With president of baseball operations Andrew Friedman and general manager Farhan Zaidi at the helm of the front office, the Los Angeles Dodgers have been among baseball’s most active teams dating back to the offseason.
More recently, the Dodgers have been busy claiming and waiving several pitchers in effort to continue adding depth throughout the organization. While the club went on a claiming spree that lasted roughly one week, they reportedly were involved in a much larger scenario.
According to Jon Heyman of CBS Sports, the Dodgers discussed trade talks with the Los Angeles Angels of Anaheim for Josh Hamilton prior to him being sent to the Texas Rangers:
The Dodgers were in the middle of the Josh Hamilton trade talks before the cross-town Angels traded him to his preferred Rangers, according to sources familiar with the discussions.
However, rather than add Hamilton to an already crowded outfield (when the full complement of outfielders are healthy), the Dodgers were said to have been in search of prospects:
The Dodgers are believed to have discussed both straight deals and three-way scenarios that would have sent Hamilton to Texas but it’s apparent that ultimately they couldn’t quite pull off any sort of deal that satisfied the Angels.
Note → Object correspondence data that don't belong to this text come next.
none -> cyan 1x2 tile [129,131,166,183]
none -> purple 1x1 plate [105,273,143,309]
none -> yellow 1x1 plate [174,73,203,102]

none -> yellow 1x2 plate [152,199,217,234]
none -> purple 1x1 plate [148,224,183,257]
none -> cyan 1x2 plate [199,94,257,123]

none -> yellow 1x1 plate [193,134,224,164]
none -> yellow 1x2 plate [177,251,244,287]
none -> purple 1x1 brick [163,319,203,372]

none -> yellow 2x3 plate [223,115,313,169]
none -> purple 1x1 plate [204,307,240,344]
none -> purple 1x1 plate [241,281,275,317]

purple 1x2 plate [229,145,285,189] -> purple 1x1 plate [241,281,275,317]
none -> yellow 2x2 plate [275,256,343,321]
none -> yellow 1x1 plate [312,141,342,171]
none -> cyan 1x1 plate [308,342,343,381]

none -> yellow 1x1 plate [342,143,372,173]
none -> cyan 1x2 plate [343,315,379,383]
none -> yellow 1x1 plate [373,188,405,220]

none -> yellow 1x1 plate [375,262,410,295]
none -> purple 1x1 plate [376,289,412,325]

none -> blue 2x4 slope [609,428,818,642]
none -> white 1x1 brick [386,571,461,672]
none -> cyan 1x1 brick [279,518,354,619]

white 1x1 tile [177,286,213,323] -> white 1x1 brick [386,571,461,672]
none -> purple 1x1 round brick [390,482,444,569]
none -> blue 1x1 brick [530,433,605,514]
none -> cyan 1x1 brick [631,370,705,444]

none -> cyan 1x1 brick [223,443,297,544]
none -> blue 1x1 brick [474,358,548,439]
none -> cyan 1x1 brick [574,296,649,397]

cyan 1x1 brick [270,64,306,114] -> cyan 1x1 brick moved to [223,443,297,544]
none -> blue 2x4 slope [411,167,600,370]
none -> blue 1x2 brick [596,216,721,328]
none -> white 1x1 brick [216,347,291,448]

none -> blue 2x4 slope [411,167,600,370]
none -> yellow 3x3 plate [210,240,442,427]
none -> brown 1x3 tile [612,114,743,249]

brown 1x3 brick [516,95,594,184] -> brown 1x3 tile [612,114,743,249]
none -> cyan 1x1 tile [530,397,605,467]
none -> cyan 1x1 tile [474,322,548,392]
The cash-rich Dodgers’ main intention apparently was to pay some money while gathering prospects, not add Hamilton to their talented and crowded outfield mix; so even if a straight deal worked, presumably Hamilton would have gone to the Rangers eventually, anyway.
Aside from it later becoming evident Hamilton’s preference was to return to Texas, his no-trade clause figures to have stymied any progress in talks between the Angels and Dodgers. Hamilton spent Spring Training away from the Angels while he recovered from shoulder surgery in the Lone Star state.
Hamilton’s relationship with the Angels quickly became a damaged one after it was revealed the 33 year old suffered a relapse in his battle with substance abuse. Now with the Rangers, it’s believed Hamilton may make his 2015 debut at some point in mid or late-May.
Expectations during the offseason largely held the Dodgers would move at least one outfielder, even after the Matt Kemp trade. However, by holding maintaining a surplus, they’re now in better position to offset the losses of Carl Crawford and Yasiel Puig.